Normal:     Client → MOVED → Master A → data
After fail: Master A is down → Cluster detects failure → elections

During failover window (~15-30s):
Reads → CLUSTERDOWN error for slots A owns
Writes → CLUSTERDOWN error

After election:
Replica A promoted to new master
Client refreshes slot map (CLUSTER SLOTS)
Reads + writes resume on Replica A (now master)

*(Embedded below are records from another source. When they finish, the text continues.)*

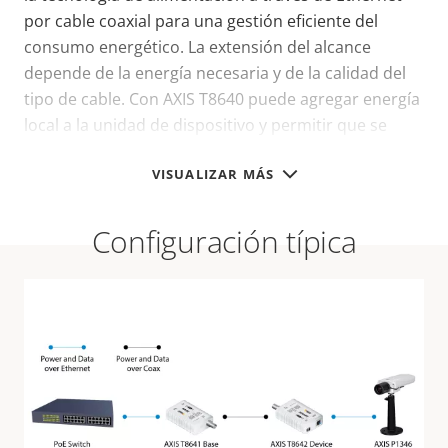
por cable coaxial para una gestión eficiente del
consumo energético. La extensión del alcance
depende de la energía necesaria y de la calidad del
tipo de cable. Con AXIS T8640 puede agregar energía
local a la unidad de dispositivo y permitir que se
utilicen cámaras de más potencia.
VISUALIZAR MÁS
Configuración típica
Especificaciones
técnicas
Para conocer las especificaciones técnicas,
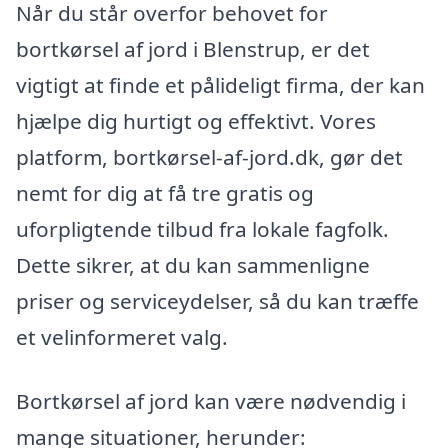
Når du står overfor behovet for
bortkørsel af jord i Blenstrup, er det
vigtigt at finde et pålideligt firma, der kan
hjælpe dig hurtigt og effektivt. Vores
platform, bortkørsel-af-jord.dk, gør det
nemt for dig at få tre gratis og
uforpligtende tilbud fra lokale fagfolk.
Dette sikrer, at du kan sammenligne
priser og serviceydelser, så du kan træffe
et velinformeret valg.
Bortkørsel af jord kan være nødvendig i
mange situationer, herunder:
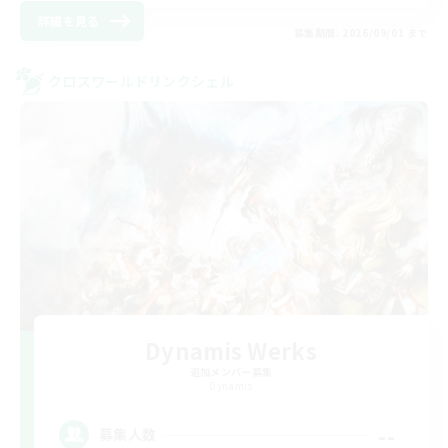
詳細を見る
募集期間: 2026/09/01 まで
クロスワールドリンクシェル
Dynamis Werks
追加メンバー募集
Dynamis
--
募集人数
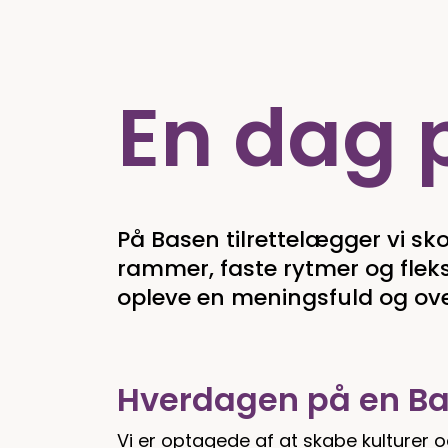
En dag 
På Basen tilrettelægger vi sk
rammer, faste rytmer og fleks
opleve en meningsfuld og ove
Hverdagen på en Ba
Vi er optagede af at skabe kulturer o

Data loss risk: If Master A had writes that weren't replicated to Replica A before the failure → those writes are lost when Replica A becomes master.

Mitigation:

cluster-require-full-coverage no   # Allow partial cluster operation (serve remaining slots)
# Default: yes → entire cluster stops if any master has no alive replica
min-replicas-to-write 1           # Master refuses writes if replica is down
# Prevents accepting data that can't be replicated → no replica = no writes

🔴 Describe the exact execution order when these annotations combine on the same service method:

@PreAuthorize("hasRole('USER')")
@Cacheable("products")
@Retryable(retryFor = RemoteException.class, maxAttempts = 3)
@Transactional(readOnly = true)
public Product getProduct(Long id) { ... }

Execution order (outermost to innermost):

1. Spring Security @PreAuthorize (lowest @Order / highest priority)
→ Check authentication & authorization
→ AccessDeniedException if unauthorized
2. @Cacheable aspect
→ Cache HIT → return immediately (skips method, retry, and transaction)
→ Cache MISS → continue
3. @Retryable aspect
→ Will retry the inner portion (method + transaction) on RemoteException
4. @Transactional aspect (Integer.MAX_VALUE - 1)
→ Open read-only transaction
5. Target method executes
4. ← Transaction commits/closes
3. ← If RemoteException: retry up to 3 times (re-opens transaction each time)
2. ← On success: write result to cache
1. ← Security context checked on initial entry only

Key interview points:

  • @Cacheable is OUTSIDE @Retryable → a cache hit completely bypasses retry and transaction
  • @Retryable wraps @Transactional → each retry opens a fresh transaction
  • If @Retryable were inside @Transactional, the entire transaction would retry (different semantics)
  • @PreAuthorize runs first → a 403 never reaches cache or DB

🔴 How would you implement a Redis-backed job queue with at-least-once processing semantics?

Architecture:
Producer → RPUSH jobs:pending taskId
Consumer → BRPOPLPUSH jobs:pending jobs:processing (atomic move)
Worker → process task
On success → LREM jobs:processing 1 taskId
On failure → stays in jobs:processing
Reaper → scan jobs:processing for items > timeout → re-enqueue
@Service
public class ReliableJobQueue {

// Producer
public void enqueue(String task) {
redisTemplate.opsForList().rightPush("jobs:pending", task);
}

// Consumer — atomic pop from pending + push to processing
public String dequeue(Duration timeout) {
return redisTemplate.opsForList()
.rightPopAndLeftPush("jobs:pending", "jobs:processing", timeout);
}

// Acknowledge successful processing
public void acknowledge(String task) {
redisTemplate.opsForList().remove("jobs:processing", 1, task);
}

// Reaper — recover stuck jobs (scheduled task)
@Scheduled(fixedDelay = 60_000)
public void recoverStuckJobs() {
List<String> processing = redisTemplate.opsForList()
.range("jobs:processing", 0, -1);
for (String task : processing) {
// Check if task has a heartbeat or metadata for timeout
if (isExpired(task)) {
redisTemplate.opsForList().remove("jobs:processing", 1, task);
redisTemplate.opsForList().rightPush("jobs:pending", task);
log.warn("Re-enqueued stuck job: {}", task);
}
}
}
}

Better alternative for new systems: Use Redis Streams with consumer groups — built-in PEL (Pending Entries List) tracks unACKed messages with delivery count and idle time.